READING PASSAGE:
########################################
WASHINGTON — President Joe Biden awarded the Medal of Freedom to two politically active female athletes — soccer star Megan Rapinoe and gymnast Simone Biles — and to the late Apple Inc. co-founder Steve Jobs as part of his first slate of recipients of the nation’s highest civilian honor.
At 25, Biles is the youngest-ever medal recipient, while Rapinoe is the first soccer player to receive the award, Biden said at a White House ceremony Thursday.
“Beyond the World Cup titles and Olympic medals, Megan is a champion for the essential American truth that everyone is entitled to be treated with dignity and respect,” Biden said of Rapinoe, who has campaigned for equal pay for women athletes and on behalf of LGBTQ+ causes.
Other recipients included actor Denzel Washington; Gabrielle Giffords, the Arizona congresswoman who survived a shooting during a 2011 constituent event and subsequently founded a nonprofit promoting stronger gun laws; and Biden’s longtime Senate colleague John McCain, who — like Jobs — received the award posthumously.
Giffords, Biden said, is “proof that we’ll not grow numb to the epidemic of gun violence in this nation, proof that we can channel the pain and sorrow we see too often in America.”
President John F. Kennedy established the award to honor people who contribute significantly to American culture or the national interest through public or private actions. Former President Donald Trump’s award winners included athletes like Babe Ruth and Tiger Woods, as well as political allies such as Reps. Jim Jordan and Devin Nunes and talk show host Rush Limbaugh.
As vice president, Biden himself was President Barack Obama’s final Medal of Freedom recipient. Obama awarded a record 123 medals.
Washington missed Thursday’s ceremony because he’s contracted COVID-19.
########################################
WHAT TO WORK ON:
According to the article on the Medal of Freedom, how many medals did President Barack Obama award?

Data items:
########################################
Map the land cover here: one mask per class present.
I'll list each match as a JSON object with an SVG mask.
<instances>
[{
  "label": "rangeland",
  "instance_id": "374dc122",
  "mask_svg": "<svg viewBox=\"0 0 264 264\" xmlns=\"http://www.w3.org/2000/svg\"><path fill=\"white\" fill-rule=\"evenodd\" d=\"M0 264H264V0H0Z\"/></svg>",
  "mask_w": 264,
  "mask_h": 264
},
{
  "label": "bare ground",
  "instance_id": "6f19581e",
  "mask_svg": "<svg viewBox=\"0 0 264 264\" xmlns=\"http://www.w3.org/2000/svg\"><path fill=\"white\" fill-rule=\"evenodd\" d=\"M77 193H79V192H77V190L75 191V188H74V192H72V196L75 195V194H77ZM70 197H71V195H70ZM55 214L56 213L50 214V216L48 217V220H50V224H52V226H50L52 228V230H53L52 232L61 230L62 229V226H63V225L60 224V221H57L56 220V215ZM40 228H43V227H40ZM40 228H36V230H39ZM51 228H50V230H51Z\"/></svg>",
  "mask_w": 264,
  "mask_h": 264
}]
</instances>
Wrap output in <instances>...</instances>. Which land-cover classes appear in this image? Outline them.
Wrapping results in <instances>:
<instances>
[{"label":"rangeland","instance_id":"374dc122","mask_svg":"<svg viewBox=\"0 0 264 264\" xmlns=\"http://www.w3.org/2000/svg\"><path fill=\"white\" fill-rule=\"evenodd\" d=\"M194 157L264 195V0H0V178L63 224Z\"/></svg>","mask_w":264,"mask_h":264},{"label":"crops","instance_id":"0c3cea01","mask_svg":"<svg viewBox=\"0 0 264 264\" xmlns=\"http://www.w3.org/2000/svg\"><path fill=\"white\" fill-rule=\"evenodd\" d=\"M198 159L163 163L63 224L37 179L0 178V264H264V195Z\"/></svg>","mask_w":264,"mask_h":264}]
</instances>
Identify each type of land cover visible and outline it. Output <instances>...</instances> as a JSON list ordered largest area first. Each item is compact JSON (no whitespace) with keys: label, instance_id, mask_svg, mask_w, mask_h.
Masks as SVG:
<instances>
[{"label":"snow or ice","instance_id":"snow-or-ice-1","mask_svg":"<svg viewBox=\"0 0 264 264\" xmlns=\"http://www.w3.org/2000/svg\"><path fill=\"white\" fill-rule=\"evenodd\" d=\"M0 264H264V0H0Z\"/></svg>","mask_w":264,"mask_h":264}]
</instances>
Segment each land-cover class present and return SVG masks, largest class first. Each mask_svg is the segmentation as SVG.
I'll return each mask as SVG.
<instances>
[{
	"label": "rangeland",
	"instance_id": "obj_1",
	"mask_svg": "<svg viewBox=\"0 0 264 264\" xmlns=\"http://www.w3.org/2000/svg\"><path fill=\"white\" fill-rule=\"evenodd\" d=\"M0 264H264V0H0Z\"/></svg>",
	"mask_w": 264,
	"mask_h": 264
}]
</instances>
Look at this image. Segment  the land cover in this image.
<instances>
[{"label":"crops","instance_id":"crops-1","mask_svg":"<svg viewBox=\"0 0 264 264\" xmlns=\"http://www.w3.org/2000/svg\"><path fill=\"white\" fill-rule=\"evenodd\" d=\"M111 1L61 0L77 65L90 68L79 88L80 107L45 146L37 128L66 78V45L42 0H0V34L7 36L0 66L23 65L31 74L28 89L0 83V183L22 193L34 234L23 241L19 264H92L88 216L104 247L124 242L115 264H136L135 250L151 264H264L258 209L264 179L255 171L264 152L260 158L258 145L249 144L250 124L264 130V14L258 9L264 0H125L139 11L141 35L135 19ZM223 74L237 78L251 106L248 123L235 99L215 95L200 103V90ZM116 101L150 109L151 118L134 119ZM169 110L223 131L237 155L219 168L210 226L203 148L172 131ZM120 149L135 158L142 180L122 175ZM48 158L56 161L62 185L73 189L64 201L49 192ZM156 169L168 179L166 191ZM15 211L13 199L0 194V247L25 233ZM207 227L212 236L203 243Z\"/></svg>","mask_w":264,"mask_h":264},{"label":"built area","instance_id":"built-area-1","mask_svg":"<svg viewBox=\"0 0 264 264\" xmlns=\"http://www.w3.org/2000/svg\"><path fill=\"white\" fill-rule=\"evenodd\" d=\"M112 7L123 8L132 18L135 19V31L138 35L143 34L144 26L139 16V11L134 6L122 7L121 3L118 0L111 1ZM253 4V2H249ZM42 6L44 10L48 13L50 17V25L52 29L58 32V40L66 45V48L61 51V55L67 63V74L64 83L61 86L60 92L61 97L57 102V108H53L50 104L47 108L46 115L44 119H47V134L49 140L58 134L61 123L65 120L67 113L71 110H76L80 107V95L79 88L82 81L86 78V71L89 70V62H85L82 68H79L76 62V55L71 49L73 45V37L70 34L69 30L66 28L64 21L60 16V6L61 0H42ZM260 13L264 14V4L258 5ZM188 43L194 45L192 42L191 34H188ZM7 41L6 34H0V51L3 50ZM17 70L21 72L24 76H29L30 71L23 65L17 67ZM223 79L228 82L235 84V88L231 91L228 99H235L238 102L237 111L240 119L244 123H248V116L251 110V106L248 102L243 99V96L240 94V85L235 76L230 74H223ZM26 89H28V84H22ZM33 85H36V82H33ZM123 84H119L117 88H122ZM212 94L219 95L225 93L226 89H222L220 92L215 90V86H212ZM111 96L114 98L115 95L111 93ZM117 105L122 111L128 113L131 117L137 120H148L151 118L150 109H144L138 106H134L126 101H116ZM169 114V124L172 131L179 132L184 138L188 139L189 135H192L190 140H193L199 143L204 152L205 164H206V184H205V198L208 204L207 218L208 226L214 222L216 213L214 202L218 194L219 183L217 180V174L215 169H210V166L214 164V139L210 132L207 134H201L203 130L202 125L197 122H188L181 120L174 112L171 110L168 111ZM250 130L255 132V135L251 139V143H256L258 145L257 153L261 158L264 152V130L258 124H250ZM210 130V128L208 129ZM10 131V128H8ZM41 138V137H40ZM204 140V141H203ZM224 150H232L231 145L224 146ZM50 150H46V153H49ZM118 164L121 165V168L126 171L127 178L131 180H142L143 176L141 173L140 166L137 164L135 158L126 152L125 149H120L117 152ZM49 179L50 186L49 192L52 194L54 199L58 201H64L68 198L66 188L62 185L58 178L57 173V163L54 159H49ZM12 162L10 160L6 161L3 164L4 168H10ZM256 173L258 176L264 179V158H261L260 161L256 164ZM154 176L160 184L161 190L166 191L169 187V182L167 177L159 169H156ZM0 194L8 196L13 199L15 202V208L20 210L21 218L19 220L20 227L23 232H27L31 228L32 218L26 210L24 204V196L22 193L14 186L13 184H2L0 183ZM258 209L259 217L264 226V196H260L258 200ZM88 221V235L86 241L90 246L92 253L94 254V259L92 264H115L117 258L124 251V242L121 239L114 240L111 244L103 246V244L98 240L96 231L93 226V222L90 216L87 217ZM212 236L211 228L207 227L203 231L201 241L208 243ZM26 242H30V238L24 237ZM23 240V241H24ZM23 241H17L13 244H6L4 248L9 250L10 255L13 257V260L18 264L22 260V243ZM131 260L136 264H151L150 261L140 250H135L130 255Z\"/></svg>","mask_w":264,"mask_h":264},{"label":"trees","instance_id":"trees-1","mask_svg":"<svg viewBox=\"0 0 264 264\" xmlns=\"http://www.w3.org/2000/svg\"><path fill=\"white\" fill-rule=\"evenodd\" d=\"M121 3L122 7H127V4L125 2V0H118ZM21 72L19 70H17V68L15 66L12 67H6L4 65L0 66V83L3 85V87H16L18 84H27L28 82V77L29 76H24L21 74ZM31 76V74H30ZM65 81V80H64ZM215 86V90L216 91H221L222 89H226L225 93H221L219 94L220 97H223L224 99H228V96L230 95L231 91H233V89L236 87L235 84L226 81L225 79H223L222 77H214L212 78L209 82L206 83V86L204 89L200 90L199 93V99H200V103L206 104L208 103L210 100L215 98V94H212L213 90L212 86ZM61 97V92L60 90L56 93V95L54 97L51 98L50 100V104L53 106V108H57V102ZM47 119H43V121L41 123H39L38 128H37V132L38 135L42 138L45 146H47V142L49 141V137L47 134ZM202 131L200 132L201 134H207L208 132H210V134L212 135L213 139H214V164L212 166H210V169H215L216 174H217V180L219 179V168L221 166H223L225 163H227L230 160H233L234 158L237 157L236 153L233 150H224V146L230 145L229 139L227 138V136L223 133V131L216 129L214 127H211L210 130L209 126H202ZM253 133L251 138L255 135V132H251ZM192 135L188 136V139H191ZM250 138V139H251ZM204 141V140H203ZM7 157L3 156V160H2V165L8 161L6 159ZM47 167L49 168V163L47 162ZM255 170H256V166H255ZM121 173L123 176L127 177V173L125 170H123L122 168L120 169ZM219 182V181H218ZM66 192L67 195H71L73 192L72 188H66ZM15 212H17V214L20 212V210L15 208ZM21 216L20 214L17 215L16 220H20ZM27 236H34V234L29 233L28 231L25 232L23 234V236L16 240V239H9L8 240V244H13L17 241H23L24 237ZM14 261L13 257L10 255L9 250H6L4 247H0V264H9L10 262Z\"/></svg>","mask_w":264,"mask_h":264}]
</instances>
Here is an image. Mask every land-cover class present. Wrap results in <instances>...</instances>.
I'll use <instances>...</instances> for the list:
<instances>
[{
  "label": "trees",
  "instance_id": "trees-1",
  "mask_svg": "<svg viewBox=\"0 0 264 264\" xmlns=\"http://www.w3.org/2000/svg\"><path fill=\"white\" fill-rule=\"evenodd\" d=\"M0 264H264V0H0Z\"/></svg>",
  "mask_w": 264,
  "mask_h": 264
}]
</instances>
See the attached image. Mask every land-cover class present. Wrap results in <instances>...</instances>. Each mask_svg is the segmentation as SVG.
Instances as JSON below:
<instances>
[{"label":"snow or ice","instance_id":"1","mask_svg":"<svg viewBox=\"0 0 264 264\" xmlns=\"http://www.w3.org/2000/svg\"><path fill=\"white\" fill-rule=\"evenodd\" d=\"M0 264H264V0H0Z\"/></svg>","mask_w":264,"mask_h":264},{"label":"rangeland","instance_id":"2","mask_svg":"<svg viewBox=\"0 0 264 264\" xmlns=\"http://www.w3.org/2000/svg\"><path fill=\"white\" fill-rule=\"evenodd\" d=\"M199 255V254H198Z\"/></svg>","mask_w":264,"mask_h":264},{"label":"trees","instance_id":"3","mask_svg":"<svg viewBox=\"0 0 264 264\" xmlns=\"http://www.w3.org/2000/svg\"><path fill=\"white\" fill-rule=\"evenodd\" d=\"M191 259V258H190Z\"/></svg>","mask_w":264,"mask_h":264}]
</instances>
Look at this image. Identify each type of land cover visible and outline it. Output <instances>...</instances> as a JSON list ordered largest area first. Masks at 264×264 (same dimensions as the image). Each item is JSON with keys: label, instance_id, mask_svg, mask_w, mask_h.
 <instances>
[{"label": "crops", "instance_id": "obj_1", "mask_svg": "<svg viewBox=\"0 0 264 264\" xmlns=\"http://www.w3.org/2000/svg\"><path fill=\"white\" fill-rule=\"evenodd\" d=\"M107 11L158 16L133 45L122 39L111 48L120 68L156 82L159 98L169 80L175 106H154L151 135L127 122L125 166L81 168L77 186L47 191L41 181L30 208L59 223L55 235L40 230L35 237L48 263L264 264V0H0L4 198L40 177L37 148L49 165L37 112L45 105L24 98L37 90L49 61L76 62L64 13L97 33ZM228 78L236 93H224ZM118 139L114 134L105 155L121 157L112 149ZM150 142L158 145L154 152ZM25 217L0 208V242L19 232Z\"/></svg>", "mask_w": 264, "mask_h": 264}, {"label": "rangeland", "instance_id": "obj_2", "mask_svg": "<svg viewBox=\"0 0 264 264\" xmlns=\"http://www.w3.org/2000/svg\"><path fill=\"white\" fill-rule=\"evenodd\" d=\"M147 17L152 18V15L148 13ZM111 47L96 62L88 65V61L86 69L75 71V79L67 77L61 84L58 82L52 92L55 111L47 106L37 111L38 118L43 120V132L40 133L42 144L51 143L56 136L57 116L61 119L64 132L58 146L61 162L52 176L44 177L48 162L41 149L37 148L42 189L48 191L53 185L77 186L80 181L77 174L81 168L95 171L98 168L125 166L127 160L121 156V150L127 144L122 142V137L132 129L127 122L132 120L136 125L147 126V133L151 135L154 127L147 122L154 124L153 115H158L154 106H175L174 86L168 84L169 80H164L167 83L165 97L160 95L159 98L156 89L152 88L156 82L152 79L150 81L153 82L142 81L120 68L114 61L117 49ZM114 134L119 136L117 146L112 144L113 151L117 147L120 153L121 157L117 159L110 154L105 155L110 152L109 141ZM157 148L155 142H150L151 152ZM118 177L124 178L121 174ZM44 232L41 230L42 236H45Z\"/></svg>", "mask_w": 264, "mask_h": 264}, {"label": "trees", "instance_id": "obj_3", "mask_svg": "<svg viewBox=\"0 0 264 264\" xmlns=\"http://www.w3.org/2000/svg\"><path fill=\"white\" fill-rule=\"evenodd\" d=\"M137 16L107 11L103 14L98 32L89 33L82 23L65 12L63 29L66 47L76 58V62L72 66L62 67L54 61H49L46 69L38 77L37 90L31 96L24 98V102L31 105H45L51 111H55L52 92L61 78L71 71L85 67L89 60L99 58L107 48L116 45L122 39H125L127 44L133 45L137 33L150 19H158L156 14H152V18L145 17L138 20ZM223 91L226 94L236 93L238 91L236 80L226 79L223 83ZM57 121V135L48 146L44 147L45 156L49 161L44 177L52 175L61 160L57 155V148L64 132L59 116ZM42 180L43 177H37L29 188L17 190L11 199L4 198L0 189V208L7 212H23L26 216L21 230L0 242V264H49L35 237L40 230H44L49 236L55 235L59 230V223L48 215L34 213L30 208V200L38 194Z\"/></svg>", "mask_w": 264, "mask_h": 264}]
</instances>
########################################
ANSWER SECTION:
A record 123 medals.